Calibration: calibration often refers to the process of adjusting the parameters of a financial model to match real-world market data. For example, when using an option pricing model like the Black-Scholes model, one may calibrate the model by adjusting parameters (such as volatility, interest rates, etc.) so that the model's predicted option prices closely match the actual market prices of options
For a stochastic model in which the economic assumptions vary, there are different approaches to the setting (‘calibration’) of these parameters. The most common are as follows:
- Risk Neutral calibration
- Real World Calibration
Risk Neutral Calibration
also known as ‘market-consistent’ calibration. The first step in a market-consistent calibration is to choose a number of financial instruments (usually derivatives) for which the price is known. A model is then built that can project the cashflows from these instruments in a range of scenarios. The parameters are then chosen in such a way that the average present value of the cashflows from the modelled simulations is sufficiently close to the known market price. The idea is that if the model can closely reproduce the observed prices of quoted assets, then the model should also provide market-consistent values for unquoted asset or liability cashflows.

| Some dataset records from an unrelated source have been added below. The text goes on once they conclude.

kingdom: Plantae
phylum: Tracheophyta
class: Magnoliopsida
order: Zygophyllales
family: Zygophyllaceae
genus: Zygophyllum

Used for valuation purposes, particularly where there are options and guarantees. The focus of these calibrations is to replicate the market prices of actual financial instruments as closely as possible, using an adjusted (risk neutral) probability measure. In the risk-neutral world, the expected return on all assets is the risk-free rate.
Real World Calibration
With the real world calibration we determine the model parameters using our expectations of the future. These assumptions are then used to project the values of the assets and liabilities under each stochastic scenario. The focus of these calibrations is to use assumptions which reflect realistic ‘long-term’ expectations and which consequently also reflect observable ‘real world’ probabilities and outcomes.
Used for projecting into the future, for example for calculating the appropriate level of capital to hold to ensure solvency under extreme adverse future scenarios at a given confidence level.
Difference between both Calibrations
To see the difference between the two calibrations, consider two investments: bonds with a market price of 100 and equities with a market price of 100. If we used the risk neutral calibration, then the average present value of the cashflows from our model’s simulations would be 100 for each investment, ie the model has replicated the observed market prices. However, if instead we used the real world calibration, we would expect that on average the simulated cashflows from the equities would be higher than the bonds (as this is what usually happens in real life).